#### [WHAT NEEDS TO BE DONE]
Type out the lines below exactly, from the first through the line holding "X212505001Y-112325000D01*", and include no pictures.

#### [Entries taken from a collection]
□ □ □ □ □
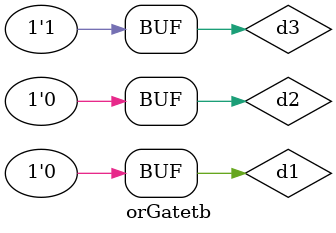
<source format=v>
`timescale 1ns / 1ps


module orGatetb();
    reg d1, d2, d3;
    wire out;
    
    orGate test (d1, d2, d3, out);
    
    initial begin
        d1 = 0;
        d2 = 0;
        d3 = 0;
        #50; //out = 0
        
        d1 = 1;
        #50; //out = 1
        
        d2 = 1;
        #50; //out = 1
        
        d1 = 0;
        #50; //out = 1
        
        d2 = 0;
        #50; //out = 0
        
        d3 = 1;
        #50; //out = 1
    end
endmodule

</source>
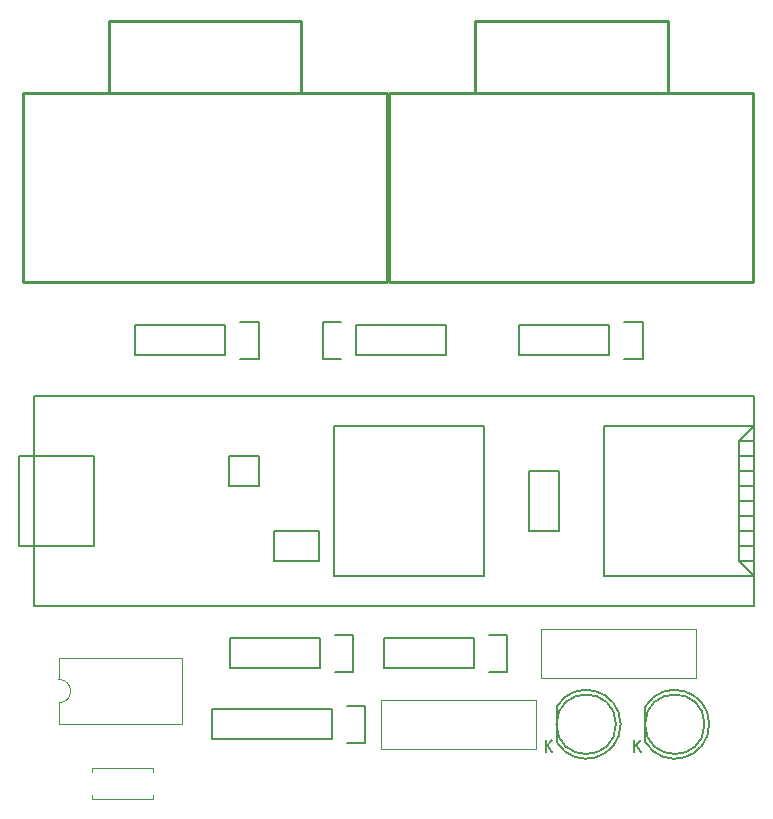
<source format=gbr>
G04 #@! TF.FileFunction,Legend,Top*
%FSLAX46Y46*%
G04 Gerber Fmt 4.6, Leading zero omitted, Abs format (unit mm)*
G04 Created by KiCad (PCBNEW 4.0.5) date Monday, January 30, 2017 'PMt' 03:56:46 PM*
%MOMM*%
%LPD*%
G01*
G04 APERTURE LIST*
%ADD10C,0.100000*%
%ADD11C,0.150000*%
%ADD12C,0.254000*%
%ADD13C,0.120000*%
G04 APERTURE END LIST*
D10*
D11*
X168055001Y-112325000D02*
X168055001Y-114865000D01*
X168055001Y-114865000D02*
X170595001Y-114865000D01*
X170595001Y-114865000D02*
X170595001Y-112325000D01*
X170595001Y-112325000D02*
X168055001Y-112325000D01*
X175675001Y-121215000D02*
X171865001Y-121215000D01*
X171865001Y-121215000D02*
X171865001Y-118675000D01*
X171865001Y-118675000D02*
X175675001Y-118675000D01*
X175675001Y-118675000D02*
X175675001Y-121215000D01*
X189645001Y-122485000D02*
X189645001Y-109785000D01*
X176945001Y-109785000D02*
X176945001Y-122485000D01*
X176945001Y-122485000D02*
X189645001Y-122485000D01*
X176945001Y-109785000D02*
X189645001Y-109785000D01*
X211235001Y-121215000D02*
X212505001Y-121215000D01*
X211235001Y-119945000D02*
X212505001Y-119945000D01*
X211235001Y-118675000D02*
X212505001Y-118675000D01*
X211235001Y-117405000D02*
X212505001Y-117405000D01*
X211235001Y-116135000D02*
X212505001Y-116135000D01*
X211235001Y-114865000D02*
X212505001Y-114865000D01*
X211235001Y-113595000D02*
X212505001Y-113595000D01*
X211235001Y-112325000D02*
X212505001Y-112325000D01*
X211235001Y-111055000D02*
X212505001Y-111055000D01*
X212505001Y-122485000D02*
X211235001Y-121215000D01*
X211235001Y-121215000D02*
X211235001Y-111055000D01*
X211235001Y-111055000D02*
X212505001Y-109785000D01*
X212505001Y-109785000D02*
X199805001Y-109785000D01*
X199805001Y-109785000D02*
X199805001Y-122485000D01*
X199805001Y-122485000D02*
X212505001Y-122485000D01*
X212505001Y-107245000D02*
X151545001Y-107245000D01*
X151545001Y-125025000D02*
X212505001Y-125025000D01*
X151545001Y-119945000D02*
X150275001Y-119945000D01*
X150275001Y-119945000D02*
X150275001Y-112325000D01*
X150275001Y-112325000D02*
X151545001Y-112325000D01*
X156625001Y-119945000D02*
X156625001Y-112325000D01*
X156625001Y-112325000D02*
X151545001Y-112325000D01*
X156625001Y-119945000D02*
X151545001Y-119945000D01*
X195995001Y-113595000D02*
X195995001Y-118675000D01*
X195995001Y-118675000D02*
X193455001Y-118675000D01*
X193455001Y-118675000D02*
X193455001Y-113595000D01*
X193455001Y-113595000D02*
X195995001Y-113595000D01*
X212505001Y-107245000D02*
X212505001Y-125025000D01*
X151545001Y-125025000D02*
X151545001Y-107245000D01*
X167730000Y-103770000D02*
X160110000Y-103770000D01*
X167730000Y-101230000D02*
X160110000Y-101230000D01*
X170550000Y-100950000D02*
X169000000Y-100950000D01*
X160110000Y-103770000D02*
X160110000Y-101230000D01*
X167730000Y-101230000D02*
X167730000Y-103770000D01*
X169000000Y-104050000D02*
X170550000Y-104050000D01*
X170550000Y-104050000D02*
X170550000Y-100950000D01*
X195785112Y-136524904D02*
G75*
G03X195770000Y-133500000I2484888J1524904D01*
G01*
X195770000Y-136500000D02*
X195770000Y-133500000D01*
X200787936Y-135000000D02*
G75*
G03X200787936Y-135000000I-2517936J0D01*
G01*
X203285112Y-136524904D02*
G75*
G03X203270000Y-133500000I2484888J1524904D01*
G01*
X203270000Y-136500000D02*
X203270000Y-133500000D01*
X208287936Y-135000000D02*
G75*
G03X208287936Y-135000000I-2517936J0D01*
G01*
D12*
X157833900Y-75474000D02*
X157833900Y-81570000D01*
X157833900Y-75474000D02*
X174166100Y-75474000D01*
X174166100Y-75474000D02*
X174166100Y-81570000D01*
X150594900Y-81570000D02*
X181405100Y-81570000D01*
X181405100Y-81570000D02*
X181405100Y-97572000D01*
X181405100Y-97572000D02*
X150594900Y-97572000D01*
X150594900Y-81570000D02*
X150594900Y-97572000D01*
X188833900Y-75474000D02*
X188833900Y-81570000D01*
X188833900Y-75474000D02*
X205166100Y-75474000D01*
X205166100Y-75474000D02*
X205166100Y-81570000D01*
X181594900Y-81570000D02*
X212405100Y-81570000D01*
X212405100Y-81570000D02*
X212405100Y-97572000D01*
X212405100Y-97572000D02*
X181594900Y-97572000D01*
X181594900Y-81570000D02*
X181594900Y-97572000D01*
D11*
X175730000Y-130270000D02*
X168110000Y-130270000D01*
X175730000Y-127730000D02*
X168110000Y-127730000D01*
X178550000Y-127450000D02*
X177000000Y-127450000D01*
X168110000Y-130270000D02*
X168110000Y-127730000D01*
X175730000Y-127730000D02*
X175730000Y-130270000D01*
X177000000Y-130550000D02*
X178550000Y-130550000D01*
X178550000Y-130550000D02*
X178550000Y-127450000D01*
X188730000Y-130270000D02*
X181110000Y-130270000D01*
X188730000Y-127730000D02*
X181110000Y-127730000D01*
X191550000Y-127450000D02*
X190000000Y-127450000D01*
X181110000Y-130270000D02*
X181110000Y-127730000D01*
X188730000Y-127730000D02*
X188730000Y-130270000D01*
X190000000Y-130550000D02*
X191550000Y-130550000D01*
X191550000Y-130550000D02*
X191550000Y-127450000D01*
X200230000Y-103770000D02*
X192610000Y-103770000D01*
X200230000Y-101230000D02*
X192610000Y-101230000D01*
X203050000Y-100950000D02*
X201500000Y-100950000D01*
X192610000Y-103770000D02*
X192610000Y-101230000D01*
X200230000Y-101230000D02*
X200230000Y-103770000D01*
X201500000Y-104050000D02*
X203050000Y-104050000D01*
X203050000Y-104050000D02*
X203050000Y-100950000D01*
X176730000Y-133730000D02*
X166570000Y-133730000D01*
X166570000Y-133730000D02*
X166570000Y-136270000D01*
X166570000Y-136270000D02*
X176730000Y-136270000D01*
X179550000Y-133450000D02*
X178000000Y-133450000D01*
X176730000Y-133730000D02*
X176730000Y-136270000D01*
X178000000Y-136550000D02*
X179550000Y-136550000D01*
X179550000Y-136550000D02*
X179550000Y-133450000D01*
D13*
X153610000Y-131190000D02*
G75*
G02X153610000Y-133190000I0J-1000000D01*
G01*
X153610000Y-133190000D02*
X153610000Y-134960000D01*
X153610000Y-134960000D02*
X164010000Y-134960000D01*
X164010000Y-134960000D02*
X164010000Y-129420000D01*
X164010000Y-129420000D02*
X153610000Y-129420000D01*
X153610000Y-129420000D02*
X153610000Y-131190000D01*
X194440000Y-126940000D02*
X207560000Y-126940000D01*
X194440000Y-131060000D02*
X207560000Y-131060000D01*
X194440000Y-126940000D02*
X194440000Y-131060000D01*
X207560000Y-126940000D02*
X207560000Y-131060000D01*
X180940000Y-132940000D02*
X194060000Y-132940000D01*
X180940000Y-137060000D02*
X194060000Y-137060000D01*
X180940000Y-132940000D02*
X180940000Y-137060000D01*
X194060000Y-132940000D02*
X194060000Y-137060000D01*
D11*
X178770000Y-101230000D02*
X186390000Y-101230000D01*
X178770000Y-103770000D02*
X186390000Y-103770000D01*
X175950000Y-104050000D02*
X177500000Y-104050000D01*
X186390000Y-101230000D02*
X186390000Y-103770000D01*
X178770000Y-103770000D02*
X178770000Y-101230000D01*
X177500000Y-100950000D02*
X175950000Y-100950000D01*
X175950000Y-100950000D02*
X175950000Y-104050000D01*
D13*
X161560000Y-141310000D02*
X156440000Y-141310000D01*
X161560000Y-138690000D02*
X156440000Y-138690000D01*
X161560000Y-141310000D02*
X161560000Y-140996000D01*
X161560000Y-139004000D02*
X161560000Y-138690000D01*
X156440000Y-141310000D02*
X156440000Y-140996000D01*
X156440000Y-139004000D02*
X156440000Y-138690000D01*
D11*
X194833095Y-137357381D02*
X194833095Y-136357381D01*
X195404524Y-137357381D02*
X194975952Y-136785952D01*
X195404524Y-136357381D02*
X194833095Y-136928810D01*
X202333095Y-137357381D02*
X202333095Y-136357381D01*
X202904524Y-137357381D02*
X202475952Y-136785952D01*
X202904524Y-136357381D02*
X202333095Y-136928810D01*
M02*

</source>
□ □ □ □ □
#### [YOUR RESPONSE]
<source format=v>
`timescale 1ns / 1ps


module orGatetb();
    reg d1, d2, d3;
    wire out;
    
    orGate test (d1, d2, d3, out);
    
    initial begin
        d1 = 0;
        d2 = 0;
        d3 = 0;
        #50; //out = 0
        
        d1 = 1;
        #50; //out = 1
        
        d2 = 1;
        #50; //out = 1
        
        d1 = 0;
        #50; //out = 1
        
        d2 = 0;
        #50; //out = 0
        
        d3 = 1;
        #50; //out = 1
    end
endmodule

</source>
<source format=gbr>
G04 #@! TF.FileFunction,Legend,Top*
%FSLAX46Y46*%
G04 Gerber Fmt 4.6, Leading zero omitted, Abs format (unit mm)*
G04 Created by KiCad (PCBNEW 4.0.5) date Monday, January 30, 2017 'PMt' 03:56:46 PM*
%MOMM*%
%LPD*%
G01*
G04 APERTURE LIST*
%ADD10C,0.100000*%
%ADD11C,0.150000*%
%ADD12C,0.254000*%
%ADD13C,0.120000*%
G04 APERTURE END LIST*
D10*
D11*
X168055001Y-112325000D02*
X168055001Y-114865000D01*
X168055001Y-114865000D02*
X170595001Y-114865000D01*
X170595001Y-114865000D02*
X170595001Y-112325000D01*
X170595001Y-112325000D02*
X168055001Y-112325000D01*
X175675001Y-121215000D02*
X171865001Y-121215000D01*
X171865001Y-121215000D02*
X171865001Y-118675000D01*
X171865001Y-118675000D02*
X175675001Y-118675000D01*
X175675001Y-118675000D02*
X175675001Y-121215000D01*
X189645001Y-122485000D02*
X189645001Y-109785000D01*
X176945001Y-109785000D02*
X176945001Y-122485000D01*
X176945001Y-122485000D02*
X189645001Y-122485000D01*
X176945001Y-109785000D02*
X189645001Y-109785000D01*
X211235001Y-121215000D02*
X212505001Y-121215000D01*
X211235001Y-119945000D02*
X212505001Y-119945000D01*
X211235001Y-118675000D02*
X212505001Y-118675000D01*
X211235001Y-117405000D02*
X212505001Y-117405000D01*
X211235001Y-116135000D02*
X212505001Y-116135000D01*
X211235001Y-114865000D02*
X212505001Y-114865000D01*
X211235001Y-113595000D02*
X212505001Y-113595000D01*
X211235001Y-112325000D02*
X212505001Y-112325000D01*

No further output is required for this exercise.